Exemple récent avec Didier Raoult qui affirme que tous les scientifiques qui contestent son discours sur son remède miracle sont payés par Gilead (qui fabrique le Remdesivir). On pourrait lui rétorquer qu’il est financé par Sanofi, producteur du Plaquémil, mais ce n’est pas le sujet : ce que contestent les opposants aux dires de Didier Raoult, c’est la validité de sa méthodologie.
Le cherry-picking
Cette expression anglaise évoque le fait de choisir parmi les informations apportées celles qui correspondent le mieux à la thèse défendue. Les plaquettes annuelles de résultats des grandes entreprises sont souvent des merveilles de cherry-picking : suivant le cas, on mettra en avant l’évolution du chiffre d’affaires ou celui du bénéfice, voire les investissements ou la progression à l’étranger : la créativité dans ce domaine ne semble pas avoir de limites ! Bien sûr, les politiques ne sont pas en reste, d’autant plus qu’ils peuvent jouer sur un nombre de sujets quasiment illimités.
Alors que dans les exemples précédents on était amené à se demander pourquoi l’auteur met en avant des données de telle façon, il faut ici se demander pourquoi il ne cite pas telle donnée qui pourtant serait normale sur le sujet. C’est difficile à voir si on connaît très peu le sujet. Par ailleurs, le cherry picking est un procédé spontané chez chacun de nous, dans le cadre de ce qu’on appelle le biais de confirmation : on a tous tendance à ne retenir que les informations qui confortent nos opinions et à écarter les informations qui nous dérangent.
Cela n’excuse pas ceux qui prétendent faire des enquêtes et font du cherry-picking massif. C’est très souvent le cas en France avec les documentaires ou les émissions du type « Envoyé spécial ».
Quelle source ?
Une autre manière de vérifier la pertinence des chiffres qu’on vous présente, c’est d’en rechercher la source. Sur Wikipédia, les sources des informations apportées sont très souvent citées dans les notes en bas de page. On peut alors évaluer la qualité et la fiabilité de la source. En France, on a la chance de pouvoir faire confiance aux organismes officiels comme l’Insee, l’INED, la Dares ou la Drees. Du moins, à condition de faire la différence entre les données (de très bonne qualité) et leurs interprétations (souvent également de grande qualité, mais cela reste des interprétations), il est vrai souvent très prudentes.
Jouer sur les émotions
Pour convaincre, jouer sur les émotions est souvent plus efficace que de faire appel à la raison.

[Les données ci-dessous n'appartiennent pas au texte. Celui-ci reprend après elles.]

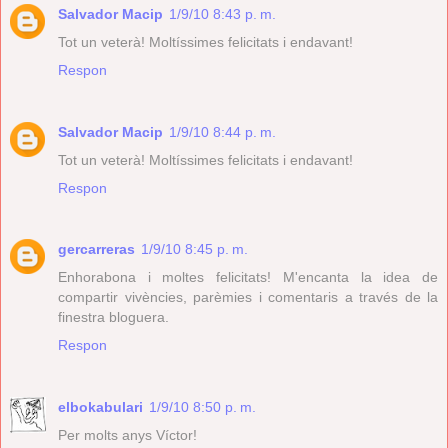
Salvador Macip
1/9/10 8:43 p. m.
Tot un veterà! Moltíssimes felicitats i endavant!
Respon
Salvador Macip
1/9/10 8:44 p. m.
Tot un veterà! Moltíssimes felicitats i endavant!
Respon
gercarreras
1/9/10 8:45 p. m.
Enhorabona i moltes felicitats! M'encanta la idea de
compartir vivències, parèmies i comentaris a través de la
finestra bloguera.
Respon
elbokabulari
1/9/10 8:50 p. m.
Per molts anys Víctor!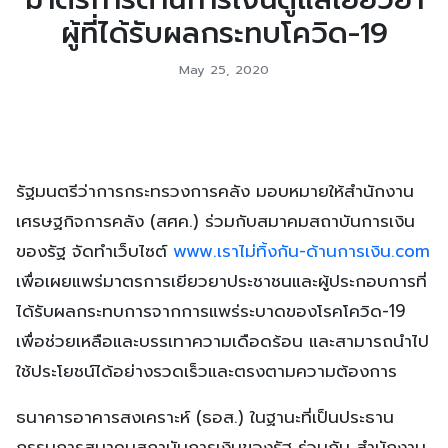
ผู้ที่ได้รับผลกระทบโควิด-19
May 25, 2020
รัฐมนตรีว่าการกระทรวงการคลัง มอบหมายให้สำนักงาน
เศรษฐกิจการคลัง (สศค.) ร่วมกับสมาคมสถาบันการเงิน
ของรัฐ จัดทำเว็บไซต์
www.เราไม่ทิ้งกัน-ด้านการเงิน.com
เพื่อเผยแพร่มาตรการเยียวยาประชาชนและผู้ประกอบการที่
ได้รับผลกระทบการจากการแพร่ระบาดของโรคโควิด-19
เพื่อช่วยเหลือและบรรเทาความเดือดร้อน และสามารถนำไป
ใช้ประโยชน์ได้อย่างรวดเร็วและตรงตามความต้องการ
ธนาคารอาคารสงเคราะห์ (ธอส.) ในฐานะที่เป็นประธาน
กรรมการสมาคมสถาบันการเงินของรัฐ ร่วมกับ สำนักงาน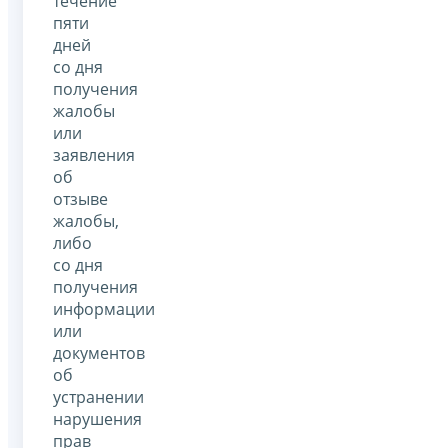
течение
пяти
дней
со дня
получения
жалобы
или
заявления
об
отзыве
жалобы,
либо
со дня
получения
информации
или
документов
об
устранении
нарушения
прав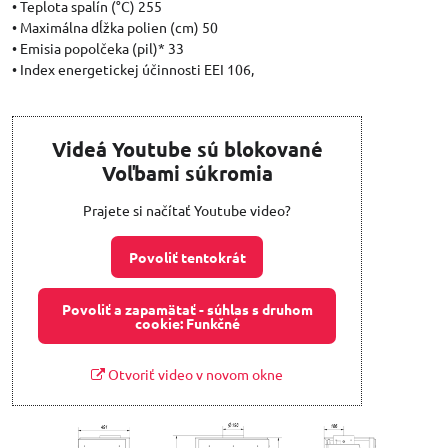
• Teplota spalín (°C) 255
• Maximálna dĺžka polien (cm) 50
• Emisia popolčeka (pil)* 33
• Index energetickej účinnosti EEI 106,
Videá Youtube sú blokované
Voľbami súkromia
Prajete si načítať Youtube video?
Povoliť tentokrát
Povoliť a zapamätať - súhlas s druhom
cookie: Funkčné
Otvoriť video v novom okne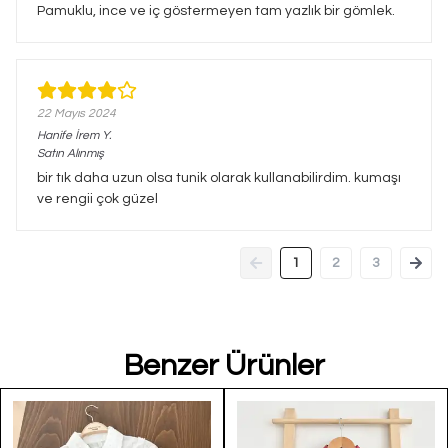
Pamuklu, ince ve iç göstermeyen tam yazlık bir gömlek.
22 Mayıs 2024
Hanife İrem
Y.
Satın Alınmış
bir tık daha uzun olsa tunik olarak kullanabilirdim. kumaşı
ve rengii çok güzel
1
2
3
Benzer Ürünler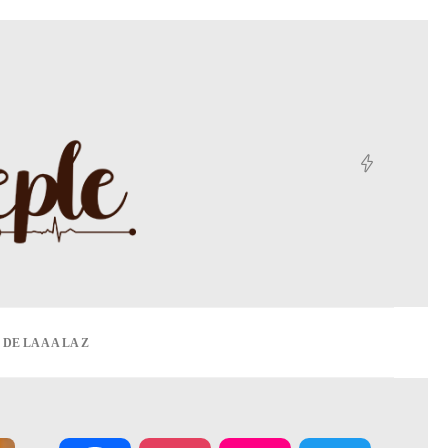
DE LA A A LA Z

On pourrait croire que s’appuyer sur des chiffres n’est guère un moyen de jouer sur les émotions. Et pourtant !
Le 7 novembre 2019, Jean-Marc Jancovici était l’invité de Guillaume Erner sur France Culture. À la 33e minute de l’émission, l’expert fait remarquer que la radioactivité d’une personne moyenne est de 7000 Bq (c’est-à-dire qu’il y a 7000 désintégrations par seconde, essentiellement du Potassium 40 et du carbone 14), et que cela fait peur, car il y a 3 zéros, ce qui donne le sentiment que cela fait beaucoup. Et pourtant, l’espèce humaine vit avec cette radioactivité en elle depuis qu’elle existe… Et ce n’est pas fini ! la radioactivité issue de notre environnement naturel est par exemple de 1000 Bq/kg pour le granit ; de 150 Bq/kg pour les pommes de terre ; de 120 Bq/kg pour notre simple corps humain, dû au potassium 40 dans les os ; 70 Bq/litre pour le lait.[1]
Il y a peu, une association a voulu alerter sur le caractère radioactif des sables venus du Sahara et apportés par le vent jusqu’en France. Elle a souligné que la radioactivité induite est de 80 000 Bq…par km2. Pourquoi inventer une unité (Bq/km2) que personne n’utilise ? Parce l’unité classique (Bq/m2) dirait simplement que la radioactivité induite est de 0,08 Bq/m2. Elle aurait fait apparaître la réalité : cette radioactivité supplémentaire est totalement négligeable. Il fallait bien tricher dans la présentation pour tenter de faire peur.